Natalka po raz kolejny da plamę w pracy, a Adam nie zamierza jej tego odpuścić! W 1854 odcinku „M jak miłość” policjantka zawiedzie na służbie, co doprowadzi Karskiego do szału.
Nieudana akcja, kompromitacja przed przełożonymi i surowa kara – to wszystko czeka Natalkę w nowym odcinku „M jak miłość”. Adam nie będzie miał dla niej żadnej taryfy ulgowej, a jego reakcja będzie bardziej stanowcza niż kiedykolwiek. Jak poradzi sobie Mostowiakowa? Czy uda jej się odzyskać zaufanie?
Kolejna wpadka Natalki w pracy – Adam nie wytrzyma
W 1854 odcinku „M jak miłość” Natalka i Rafał otrzymają zgłoszenie o drobnej kradzieży.
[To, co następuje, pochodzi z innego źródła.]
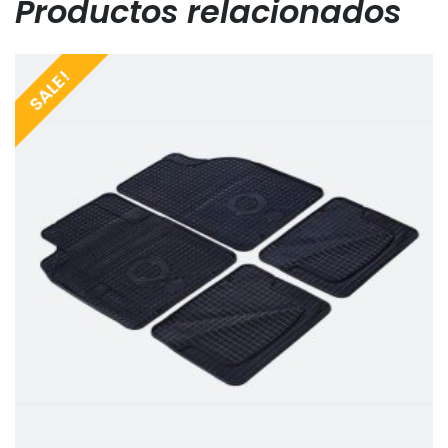
Productos relacionados
SALE!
Wszystko wydaje się rutynową sprawą, ale gdy ruszą w pościg, złodziej wymknie im się z rąk. Jakby tego było mało, po drodze dokona jeszcze jednej kradzieży, co będzie dla Adama nie do przyjęcia.
Karski nie będzie mógł zrozumieć, jak to możliwe, że dwoje policjantów nie poradziło sobie z jednym przestępcą. Tym bardziej że to nie pierwszy błąd Natalki na służbie! Ostatnio spóźniła się na ważne spotkanie ze świadkiem, co postawiło całą sprawę pod znakiem zapytania.
Adam ostro rozprawi się z Natalką – zero litości
Po tej kompromitacji Karski podejmie decyzję – koniec z pobłażliwością. W 1854 odcinku „M jak miłość” Adam wprowadzi rygorystyczny trening dla swoich kolegów, zwłaszcza dla Natalki. Jego zdaniem Mostowiakowa musi poprawić swoją kondycję fizyczną, jeśli chce być skuteczną policjantką.
Ćwiczenia okażą się dla Natalki prawdziwym wyzwaniem. Po kilku minutach padnie wyczerpana i poprosi o chwilę przerwy, ale Adam nie okaże jej litości. „Złodzieja też poprosisz o chwilę przerwy?” – rzuci ironicznie.
Rafał w obronie Natalki, ale Adam nie odpuści
Rafał spróbuje złagodzić sytuację, wstawiając się za Natalką, ale Adam pozostanie nieugięty. Jego zdaniem każdy błąd w policji może kosztować kogoś życie, a kompromitacje, jakie zalicza Mostowiakowa, wpływają na wizerunek całej jednostki.
Natalka poczuje się upokorzona, ale czy wyciągnie z tego wnioski? A może kolejna porażka jeszcze bardziej podważy jej pozycję w zespole?
Już teraz wiadomo, że odcinek 1854 „M jak miłość” będzie pełen emocji i napięcia. Karski pokaże swoje twarde oblicze, a Mostowiakowa stanie przed poważnym wyzwaniem. Czy uda jej się odzyskać zaufanie przełożonych, czy też czekają ją kolejne kłopoty? Odpowiedź już wkrótce!